Regression a method for quantifying the relationship between a dependent variable, or response and one or more independent or explanatory variables. Often used for controlling confounding in epidemiological analysis. (See Linear regression, p.260.)
Relative risk the increase (or decrease) in probability of disease given a particular exposure or risk factor. It is estimated in cohort or follow-up studies from the incidence in the exposed (those with the risk factor) divided by the incidence in the unexposed. (See Risk factors, p.12, Communicating risk, p.56, and Cohort studies, p.178.)
Relative risk reduction the percentage reduction in an outcome (e.g. death) comparing one group with a control group. (See How effective is the treatment, p.42 and Intervention and clinical trials, p.186.)
Restriction a method for controlling the effect of confounding at the design stage of a study.
Risk see ‘Absolute risk’.
Risk factor something that increases a person’s chance of getting a disease. This definition assumes that there is a causal relationship rather than simply a statistical association. Risk factors are often described as modifiable (for example environmental exposures and behaviours) or fixed (for example genetic predisposition, age, or ethnicity). (See Risk factors, p.12.)
Risk marker a factor that is associated with an increased risk of disease but has not been shown to be causal. (See Risk factors, p.12.)
Routine health data sources of information relating to the health of the population that are collected in an ongoing way rather than for any specific research project. (See Routine data, p.202.)
Sample the subset of the population that is included in a study. (See Chapter 9 Introduction, p.218.)

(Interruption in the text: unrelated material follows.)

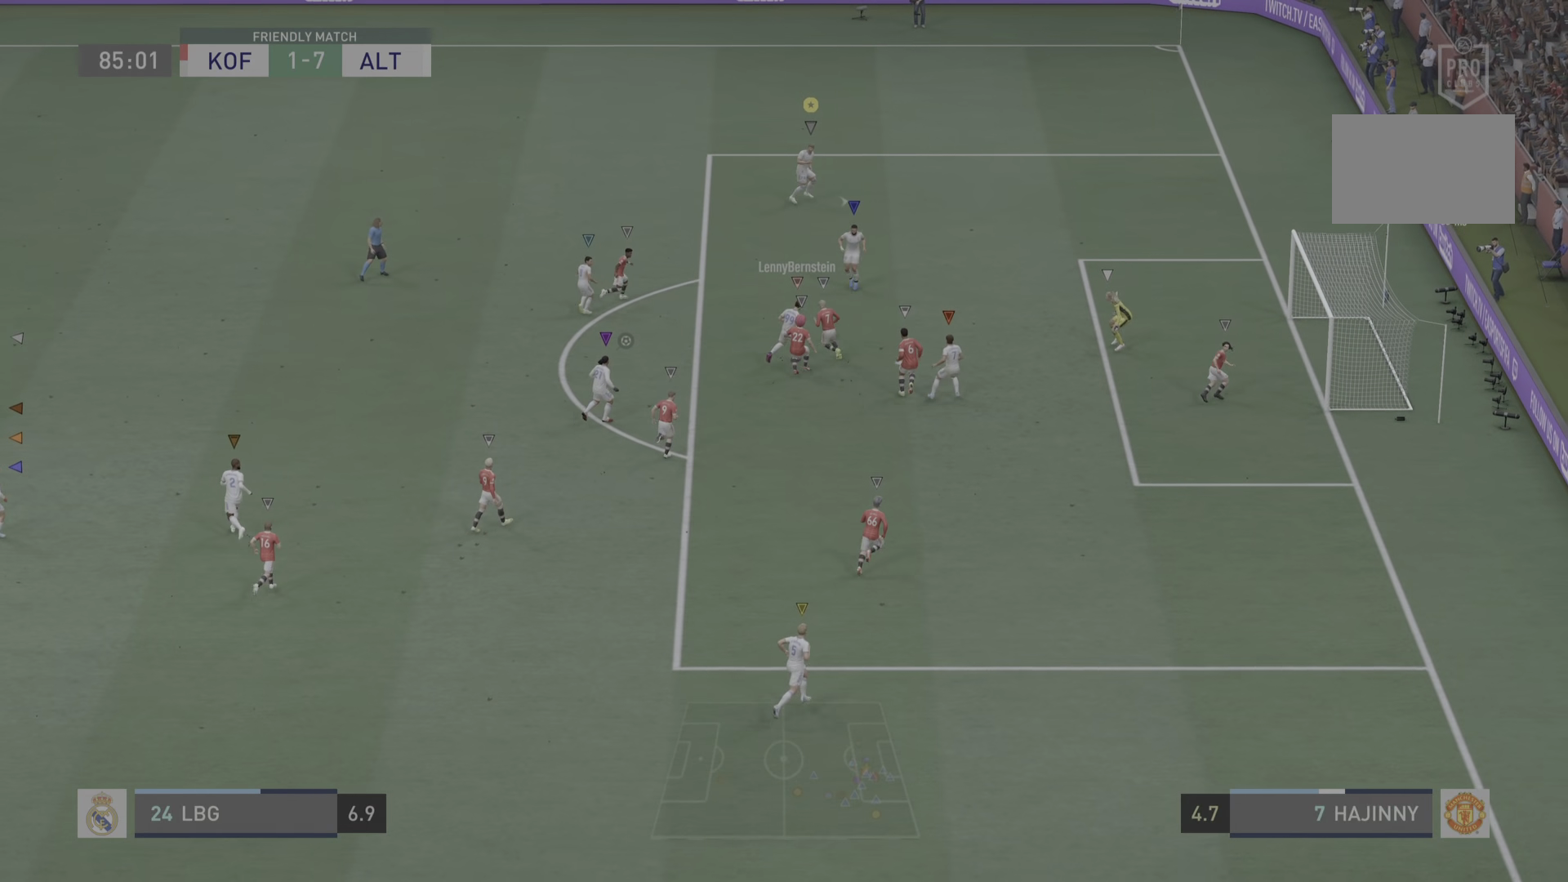
{"buttons": [], "left_stick": "right", "right_stick": "center", "events": [[250, "R2", "up"]]}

Screening the practice of investigating apparently healthy individuals with the object of detecting unrecognized disease or its precursors in order that measures can be taken to prevent or delay the development of disease or improve prognosis. (See Screening overview, p.112.)
Secondary prevention the halting of progression once the disease process is already established. (See Levels of prevention, p.100 and Screening overview, p.112.)
Selection bias occurs when people who participate in studies or screening programmes differ from those who do not. (See Evaluating screening programmes, p.116 and Basic concepts in epidemiological research, p.148.)
Sensitivity the ability of a diagnostic test to correctly identify people with the disease, i.e. the probability that a person with the disease will test positive. (See Validity of diagnostic tests, p.16.)
Specificity the ability of a diagnostic test to correctly identify people without the disease, i.e. the probability that a person without the disease will test negative. (See Validity of diagnostic tests, p.16.)
Standardization a method for controlling the effect of confounding at the analysis stage of a study. Used to produce a Standardized Mortality Ratio, a commonly used measure in epidemiology.
Stratification a method for controlling the effect of confounding at the analysis stage of a study. Risks are calculated separately for each category of confounding variable, e.g. each age group and each sex separately.
Survival the time from diagnosis to the outcome of interest (e.g. death). (See Decisions, decisions … the principles of clinical management, p.28, Prognosis mortality, p.32 and Measuring survival, p.274.)
Systematic review a systematic way of drawing together and synthesizing existing evidence and producing a summary appraisal in a narrative form. (See Systematic review, p.88.)
Tertiary prevention the rehabilitation of people with established disease to minimize residual disability and complications. (See Levels of prevention, p.100.)
Under-5 mortality rate the probability that a newborn baby will die before reaching age 5, as a number per 1000 live births.
Vaccination is the introduction of a substance (vaccine) into the body in order to stimulate the production of antibodies against an infection without causing the active infection. (See Basic infectious disease epidemiology, p.106 and Vaccination, p.108.)
Validity a measure of how well a test distinguishes diseased from non-diseased individuals. The concept can be equally well applied to symptoms and signs. A completely valid test/symptom/sign will be positive for all cases and negative for all non-cases. (See Validity of diagnostic tests, p.16 and Screening overview, p.112.)